Since January, news items on the Department of Rural Development and Land Reform website have regularly featured two issues of considerable significance in the context of land restitution: farming equipment handed to rural communities and fraudulent land claims. While smallholder farmers have this month alone received implements and other ‘production support’ worth ‘millions of rand’, during the same period the department was obliged to allay concerns about illegal developments on state-owned land in Polokwane. There was an ‘unfortunate incident’ in the same area during February, when false reports of claims on land in Centurion also surfaced. While it is not clear what, if any, action has since been taken, expectations have been raised that may well be unrealistic. Can they be managed?
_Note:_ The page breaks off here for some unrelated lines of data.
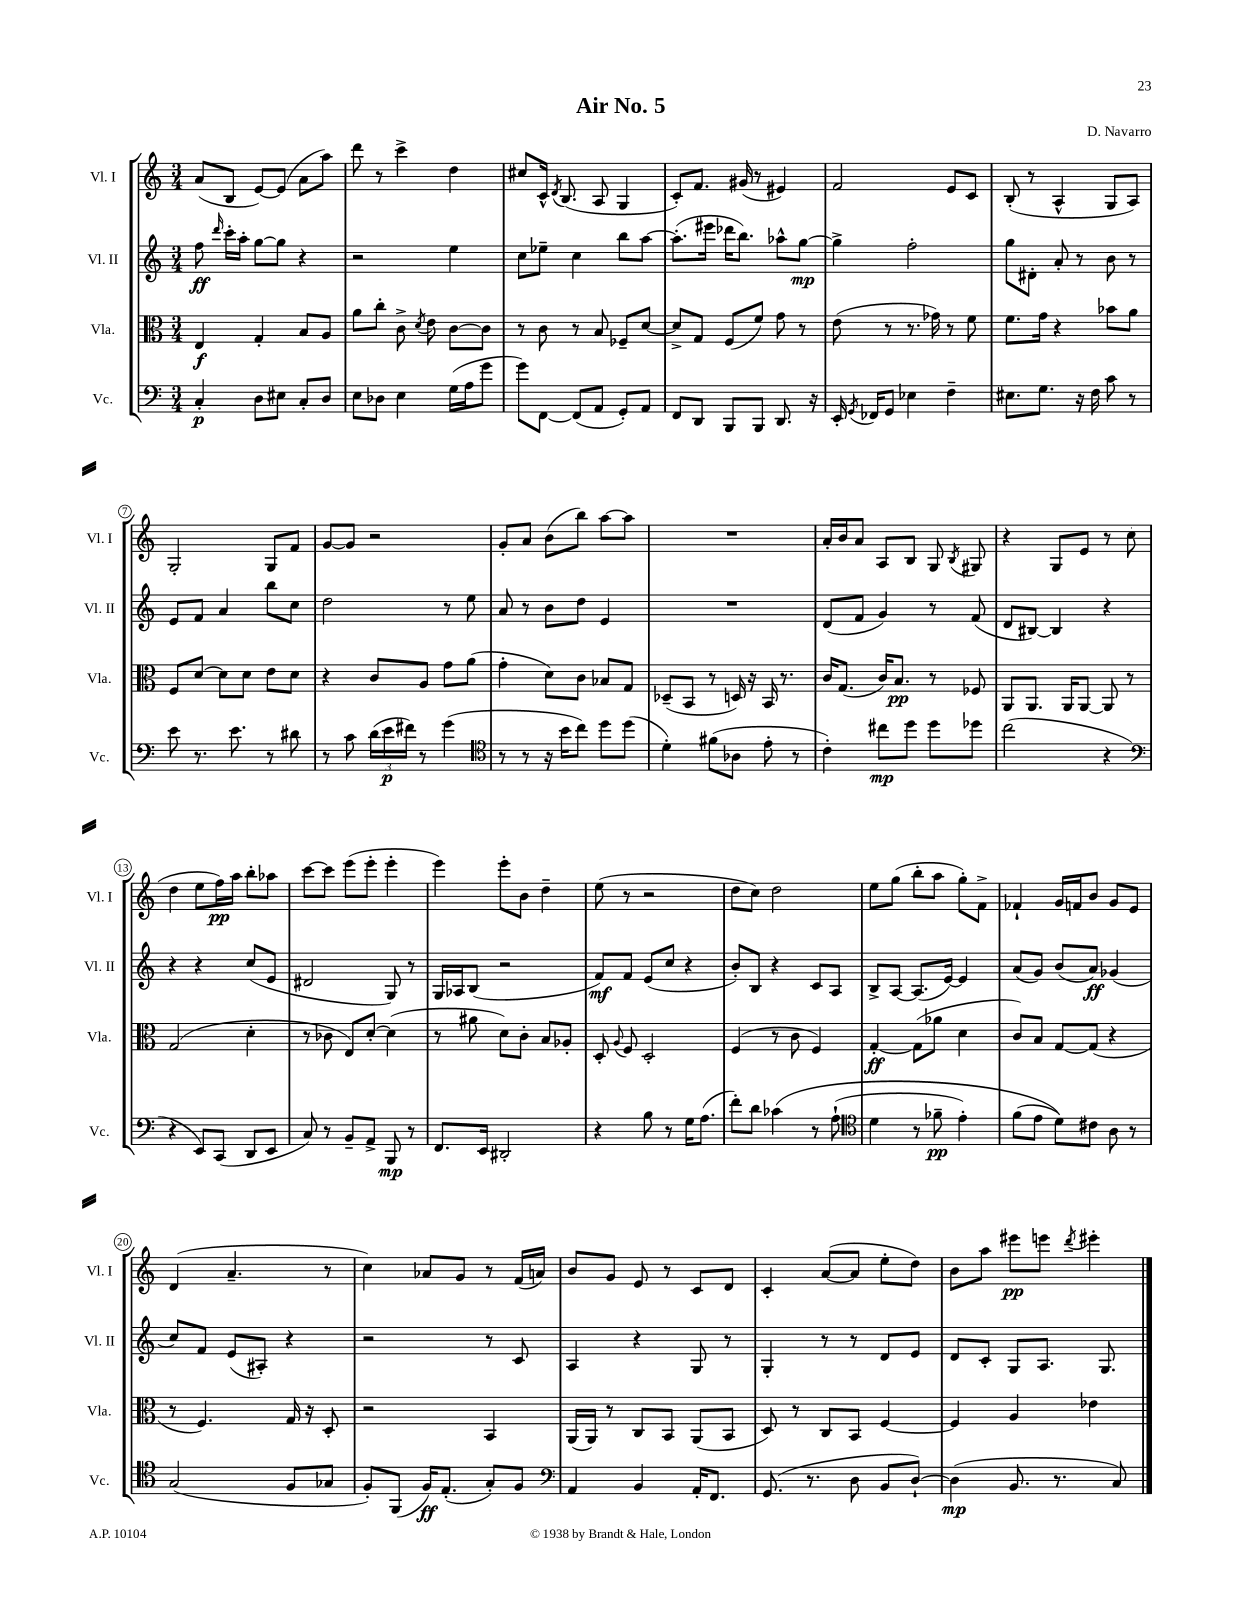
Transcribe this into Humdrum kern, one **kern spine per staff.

**kern	**dynam	**kern	**dynam	**kern	**dynam	**kern	**dynam
*part4	*part4	*part3	*part3	*part2	*part2	*part1	*part1
*staff4	*staff4	*staff3	*staff3	*staff2	*staff2	*staff1	*staff1
*I"Vc.	*	*I"Vla.	*	*I"Vl. II	*	*I"Vl. I	*
*I'Vc.	*	*I'Vla.	*	*I'Vl. II	*	*I'Vl. I	*
*clefF4	*	*clefC3	*	*clefG2	*	*clefG2	*
*k[]	*	*k[]	*	*k[]	*	*k[]	*
*M3/4	*	*M3/4	*	*M3/4	*	*M3/4	*
=1	=1	=1	=1	=1	=1	=1	=1
4C'/	p	4E/	f	8ff\	ff	(8a/L	.
.	.	.	.	16qqddd/	.	.	.
.	.	.	.	16ccc'\LL	.	8B/J	.
.	.	.	.	16aa'\JJ	.	.	.
8D\L	.	4G'/	.	[8gg\L	.	[8e/L)	.
8E#X\J	.	.	.	8gg\J]	.	(8e/J]	.
8C'/L	.	8B/L	.	4r	.	8a\L	.
8D/J	.	8A/J	.	.	.	8aa\J)	.
=2	=2	=2	=2	=2	=2	=2	=2
8E\L	.	8a\L	.	2r	.	8ddd\	.
8D-X\J	.	8cc'\J	.	.	.	8r	.
4E\	.	8c^\	.	.	.	4ccc^\	.
.	.	8qd/	.	.	.	.	.
.	.	8e\	.	.	.	.	.
(16G\LL	.	[8c\L	.	4ee\	.	4dd\	.
16A\J	.	.	.	.	.	.	.
8g\J	.	8c\J]	.	.	.	.	.
=3	=3	=3	=3	=3	=3	=3	=3
8g\L)	.	8r	.	8cc\L	.	8cc#X/L	.
[8FF\J	.	8c\	.	8ee-X~\J	.	16c^^/Jk	.
.	.	.	.	.	.	8qd/	.
.	.	.	.	.	.	(8.B/	.
(8FF/L]	.	8r	.	4cc\	.	.	.
8AA/J	.	8B/	.	.	.	8A/	.
8GG'/L)	.	8F-X~/L	.	8bb\L	.	4G/	.
8AA/J	.	[8d/J	.	[8aa\J	.	.	.
=4	=4	=4	=4	=4	=4	=4	=4
8FF/L	.	8d^/L]	.	(8.aa'\L]	.	8c'/L)	.
8DD/J	.	8G/J	.	.	.	8.f/J	.
.	.	.	.	16eee#X\Jk	.	.	.
8BBB/L	.	(8F/L	.	16ddd-X\KL	.	.	.
.	.	.	.	8.bb\J)	.	(16g#X/	.
8BBB/J	.	8f/J)	.	.	.	8r	.
8.DD/	.	8g\	.	8aa-X^^\L	.	4e#X/)	.
.	.	8r	.	[8gg\J	mp	.	.
16r	.	.	.	.	.	.	.
=5	=5	=5	=5	=5	=5	=5	=5
16EE'/	.	(8e\	.	4gg^\]	.	2f/	.
8qGG/	.	.	.	.	.	.	.
16FF-X/KL	.	.	.	.	.	.	.
8GG/J	.	8r	.	.	.	.	.
4E-X\	.	8.r	.	2ff'\	.	.	.
.	.	16g-X\)	.	.	.	.	.
4F~\	.	8r	.	.	.	8e/L	.
.	.	8f\	.	.	.	8c/J	.
=6	=6	=6	=6	=6	=6	=6	=6
8.E#X\L	.	8.f\L	.	8gg\L	.	(8B'/	.
.	.	.	.	8d#X'\J	.	8r	.
8.G\J	.	16g\Jk	.	.	.	.	.
.	.	4r	.	8a'/	.	4A^^/	.
16r	.	.	.	8r	.	.	.
16F\	.	.	.	.	.	.	.
8c\	.	8b-X\L	.	8b\	.	8G/L	.
8r	.	8a\J	.	8r	.	8A/J)	.
!!LO:LB:g=z
=7	=7	=7	=7	=7	=7	=7	=7
8e\	.	8F/L	.	8e/L	.	2G'/	.
8.r	.	[8d/J	.	8f/J	.	.	.
.	.	8d\L]	.	4a/	.	.	.
8.e\	.	.	.	.	.	.	.
.	.	8d\J	.	.	.	.	.
8r	.	8e\L	.	8bb\L	.	8G/L	.
8d#X\	.	8d\J	.	8cc\J	.	8f/J	.
=8	=8	=8	=8	=8	=8	=8	=8
8r	.	4r	.	2dd\	.	[8g/L	.
8c\	.	.	.	.	.	8g/J]	.
(24d\LL	.	8c/L	.	.	.	2r	.
24e\	p	.	.	.	.	.	.
24f#X\JJ)	.	.	.	.	.	.	.
8r	.	8A/J	.	.	.	.	.
(4g\	.	8g\L	.	8r	.	.	.
.	.	(8a\J	.	8ee\	.	.	.
=9	=9	=9	=9	=9	=9	=9	=9
*clefC4	*	*	*	*	*	*	*
8r	.	4g'\	.	8a/	.	8g'/L	.
8r	.	.	.	8r	.	8a/J	.
16r	.	8d\L)	.	8b\L	.	(8b\L	.
16b\KL	.	.	.	.	.	.	.
8cc\J)	.	8c\J	.	8dd\J	.	8bb\J)	.
8dd\L	.	8B-X/L	.	4e/	.	[8aa\L	.
(8dd\J	.	8G/J	.	.	.	8aa\J]	.
=10	=10	=10	=10	=10	=10	=10	=10
4d'\)	.	(8D-X~/L	.	2.r	.	2.r	.
.	.	8BB/J	.	.	.	.	.
(8f#X\L	.	8r	.	.	.	.	.
8A-X\J	.	16Dn/)	.	.	.	.	.
.	.	16r	.	.	.	.	.
8e'\	.	16BB/	.	.	.	.	.
.	.	8.r	.	.	.	.	.
8r	.	.	.	.	.	.	.
=11	=11	=11	=11	=11	=11	=11	=11
4c'\)	.	16c/KL	.	(8d/L	.	16a'/LL	.
.	.	(8.G/J	.	.	.	16b/J	.
.	.	.	.	8f/J	.	8a/J	.
8cc#X\L	mp	16c/KL)	.	4g/)	.	8A/L	.
.	.	8.B/J	pp	.	.	.	.
8dd\J	.	.	.	.	.	8B/J	.
8dd\L	.	8r	.	8r	.	8G/	.
.	.	.	.	.	.	8qB/	.
8dd-X\J	.	8F-X/	.	(8f/	.	8G#X/	.
=12	=12	=12	=12	=12	=12	=12	=12
(2cc\	.	8AA/L	.	8d/L	.	4r	.
.	.	8.AA/J	.	[8B#X/J)	.	.	.
.	.	.	.	4B#/]	.	8G/L	.
.	.	16AA/KL	.	.	.	.	.
.	.	[8AA/J	.	.	.	8e/J	.
4r	.	8AA/]	.	4r	.	8r	.
.	.	8r	.	.	.	(8cc\	.
!!LO:LB:g=z
=13	=13	=13	=13	=13	=13	=13	=13
*clefF4	*	*	*	*	*	*	*
4r	.	(2G/	.	4r	.	4dd\	.
8EE/L)	.	.	.	4r	.	8ee\L	.
(8CC/J	.	.	.	.	.	16ff\L)	pp
.	.	.	.	.	.	16aa\JJ	.
8DD/L	.	4d'\	.	(8cc/L	.	8bb'\L	.
8EE/J	.	.	.	8e/J	.	8aa-X\J	.
=14	=14	=14	=14	=14	=14	=14	=14
8C/)	.	8r	.	2d#X/	.	[8ccc\L	.
8r	.	8c-X\	.	.	.	8ccc\J]	.
8BB~/L	.	8E/L)	.	.	.	(8eee\L	.
8AA^/J	.	[8d'/J	.	.	.	8eee'\J	.
8BBB/	mp	(4d\]	.	8G/)	.	4eee'\	.
8r	.	.	.	8r	.	.	.
=15	=15	=15	=15	=15	=15	=15	=15
8.FF/L	.	8r	.	16G/LL	.	4eee\)	.
.	.	.	.	16A-X/J	.	.	.
.	.	8a#X\	.	(8B/J	.	.	.
16EE/Jk	.	.	.	.	.	.	.
2DD#X'/	.	8d\L)	.	2r	.	8eee'\L	.
.	.	8c'\J	.	.	.	8b\J	.
.	.	8B/L	.	.	.	4dd~\	.
.	.	8A-X'/J	.	.	.	.	.
=16	=16	=16	=16	=16	=16	=16	=16
4r	.	8D'/	.	8f/L)	mf	(8ee\	.
.	.	8qqA/	.	.	.	.	.
.	.	8F/	.	8f/J	.	8r	.
8B\	.	2D'/	.	(8e/L	.	2r	.
8r	.	.	.	8cc/J	.	.	.
16G\KL	.	.	.	4r	.	.	.
(8.A\J	.	.	.	.	.	.	.
=17	=17	=17	=17	=17	=17	=17	=17
8f'\L)	.	(4F/	.	8b'/L)	.	8dd\L	.
8d\J	.	.	.	8B/J	.	8cc\J)	.
(4c-X\	.	8r	.	4r	.	2dd\	.
.	.	8c\	.	.	.	.	.
8r	.	4F/)	.	8c/L	.	.	.
(8A`\	.	.	.	8A/J	.	.	.
=18	=18	=18	=18	=18	=18	=18	=18
*clefC4	*	*	*	*	*	*	*
4d\	.	[4G'/	ff	8B^/L	.	8ee\L	.
.	.	.	.	[8A/J	.	(8gg\J	.
8r	.	(8G\L]	.	(8.A/L]	.	8bb'\L	.
8f-X~\	pp	8a-X\J	.	.	.	8aa\J	.
.	.	.	.	[16e/Jk)	.	.	.
4e'\)	.	4d\	.	4e/]	.	8gg'\L)	.
.	.	.	.	.	.	8f^\J	.
=19	=19	=19	=19	=19	=19	=19	=19
(8f\L	.	8c/L)	.	(8a/L	.	4f-X`/	.
8e\J	.	8B/J	.	8g/J)	.	.	.
8d\L))	.	[8G/L	.	(8b/L	.	16g/LL	.
.	.	.	.	.	.	16fn/J	.
8c#X\J	.	(8G/J]	.	8a/J)	ff	8b/J	.
8A\	.	4r	.	(4g-X/	.	8g/L	.
8r	.	.	.	.	.	8e/J	.
!!LO:LB:g=z
=20	=20	=20	=20	=20	=20	=20	=20
(2G/	.	8r	.	8cc/L)	.	(4d/	.
.	.	4.F/)	.	8f/J	.	.	.
.	.	.	.	(8e/L	.	4.a~/	.
.	.	.	.	8A#X'/J)	.	.	.
8F/L	.	16G/	.	4r	.	.	.
.	.	16r	.	.	.	.	.
8G-X/J	.	8D'/	.	.	.	8r	.
=21	=21	=21	=21	=21	=21	=21	=21
8F'/L)	.	2r	.	2r	.	4cc\)	.
(8FF/J	.	.	.	.	.	.	.
16F/KL)	ff	.	.	.	.	8a-X/L	.
(8.E'/J	.	.	.	.	.	.	.
.	.	.	.	.	.	8g/J	.
8G'/L)	.	4BB/	.	8r	.	8r	.
8F/J	.	.	.	8c/	.	(16f/LL	.
.	.	.	.	.	.	16an/JJ)	.
=22	=22	=22	=22	=22	=22	=22	=22
*clefF4	*	*	*	*	*	*	*
4AA/	.	(16AA/LL	.	4A/	.	8b/L	.
.	.	16AA/JJ)	.	.	.	.	.
.	.	8r	.	.	.	8g/J	.
4BB/	.	8C/L	.	4r	.	8e/	.
.	.	8BB/J	.	.	.	8r	.
16AA'/KL	.	(8AA/L	.	8G/	.	8c/L	.
8.FF/J	.	.	.	.	.	.	.
.	.	8BB/J	.	8r	.	8d/J	.
=23	=23	=23	=23	=23	=23	=23	=23
(8.GG/	.	8D/)	.	4G'/	.	4c'/	.
.	.	8r	.	.	.	.	.
8.r	.	.	.	.	.	.	.
.	.	8C/L	.	8r	.	([8a/L	.
8D\	.	8BB/J	.	8r	.	8a/J]	.
8BB/L	.	[4F/	.	8d/L	.	8ee'\L	.
[8D`/J)	.	.	.	8e/J	.	8dd\J)	.
=24	=24	=24	=24	=24	=24	=24	=24
(4D\]	mp	4F/]	.	8d/L	.	8b\L	.
.	.	.	.	8c'/J	.	8aa\J	.
8.BB/	.	4A/	.	8G/L	.	8eee#X\L	pp
.	.	.	.	8.A/J	.	8eeen\J	.
8.r	.	.	.	.	.	.	.
.	.	.	.	.	.	8qddd/	.
.	.	4e-X\	.	.	.	4eee#X'\	.
.	.	.	.	8.G/	.	.	.
8C/)	.	.	.	.	.	.	.
==	==	==	==	==	==	==	==
*-	*-	*-	*-	*-	*-	*-	*-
Given the poor state of most farms returned to the descendants of their pre-colonial occupants, perhaps media statements on equipment and support provided to emerging black farmers should focus less on rand value and more on effective use, maintenance and potential returns. Since his post-ANC national executive committee speech last July announcing a dramatic policy shift on land expropriation, President Cyril Ramaphosa has repeatedly assured South Africans and the international community that escalated land reform will not impact negatively on food security. Yet reports on recent ‘hand-overs’ are worryingly superficial. Last Friday, when a ‘production support unit’ was launched in the Harrismith area as part of a ‘stimulus package’ apparently valued at ‘over R50m’, one beneficiary observed that the new machinery will make it ‘easy to farm’ and feed his family. Hopefully, it will accomplish a great deal more than that.